→ **Source document**:
□ □ □
# What gauge wire for CAT lights ?



## 02powerstroke (Nov 7, 2006)

What gauge wire for CAT lights should I use and what amp relay.


----------



## Yooper75 (Dec 30, 2010)

I would say a 12g or 14g wire would be sufficient for those lights.


----------



## Yooper75 (Dec 30, 2010)

You will want a continuos use 20amp relay as well.


----------



## newhere (Oct 13, 2009)

Yooper can you explain why a relay is needed? I always ran my ground to the frame and then I ran the hot lead into one side of the cab mounted switch out the other side into a fuse and then to the battery. Is my way inferior?


----------



## Too Stroked (Jan 1, 2010)

When you start switching something (lights in this case) with a large amperage draw, if you simple run all that amperage through a switch, you tend to fry the switch do to arcing pretty quickly. What a relay does is separate the load into high and low amperage draw portions. You use the low amp draw side to energize a coil that then does the actual high draw switching. This also allows you to take the high draw side directly from something proper (like the battery) and the low draw side from something convenient (like a fuse panel). 

So I guess the short answer is that if you use a relay in high current draw situations, you'll find that you have a much safer and more reliable circuit. Hope that helps.


----------



## swtiih (Nov 30, 2008)

Using a relay is definetly a good idea. 14 gauge wire is good for 15amps , 12 guage wire is good for 20amps. Stranded wire is what you want to use not solid. I would personally use #12.


----------



## 02powerstroke (Nov 7, 2006)

I'm going to run 12 to them from the relay but the wire on the plugs is only 14 but I'm going to have them wired together so it will be a combined load.


----------



## 2COR517 (Oct 23, 2008)
□ □ □
→ **Recorded data**:

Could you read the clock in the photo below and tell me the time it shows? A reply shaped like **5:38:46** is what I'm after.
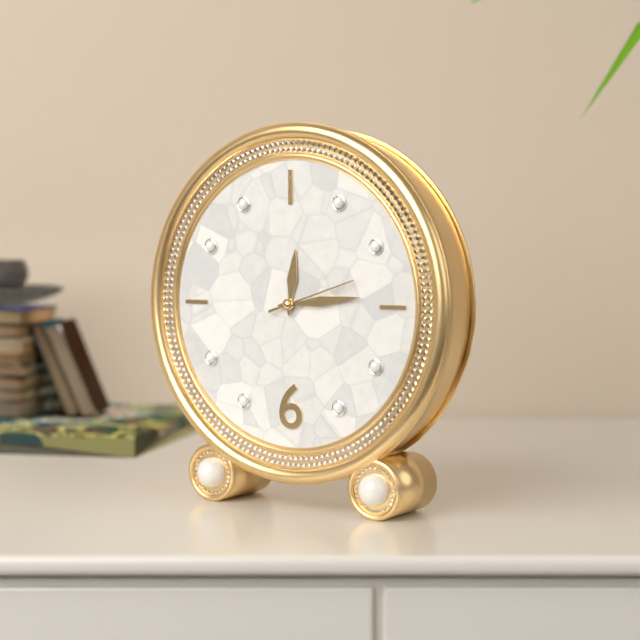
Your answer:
**12:14:12**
□ □ □
→ **Problems**:
- a) Give every distinct username that heads a post in the forum thread on wire gauge for CAT lights, each once, in the order of first appearance.
- b) Carry on the forum thread about wire gauge for CAT lights from the point where it stops.

→ **Solved tasks**:
- a) 02powerstroke, Yooper75, newhere, Too Stroked, swtiih, 2COR517

- b)
What is the amp draw/wattage rating of the lights? How are you switching them? How many are you using?


----------



## basher (Nov 13, 2004)

02powerstroke said:


> I'm going to run 12 to them from the relay but the wire on the plugs is only 14 but I'm going to have them wired together so it will be a combined load.






2COR517;1179074 said:


> What is the amp draw/wattage rating of the lights?


Definite need to know.


----------



## 02powerstroke (Nov 7, 2006)

basher;1179077 said:


> why is that a no no? the wire coming out of the lights it only 14 gauge. I ran 12-2 trailer brake wire back to the 40 amp constant duty solenoid, I'm switching it with a toggle switch that activates the solenoid.


----------



## 02powerstroke (Nov 7, 2006)

12V 3"X3" H-3 flood 12v 55w 4 amp $25.11


----------



## RBRONKEMA GHTFD (Dec 17, 2006)

You might want to use 2 relays. Maybe even 3. And divide them between the relays, Thats a lot of amp draw for 1 relay.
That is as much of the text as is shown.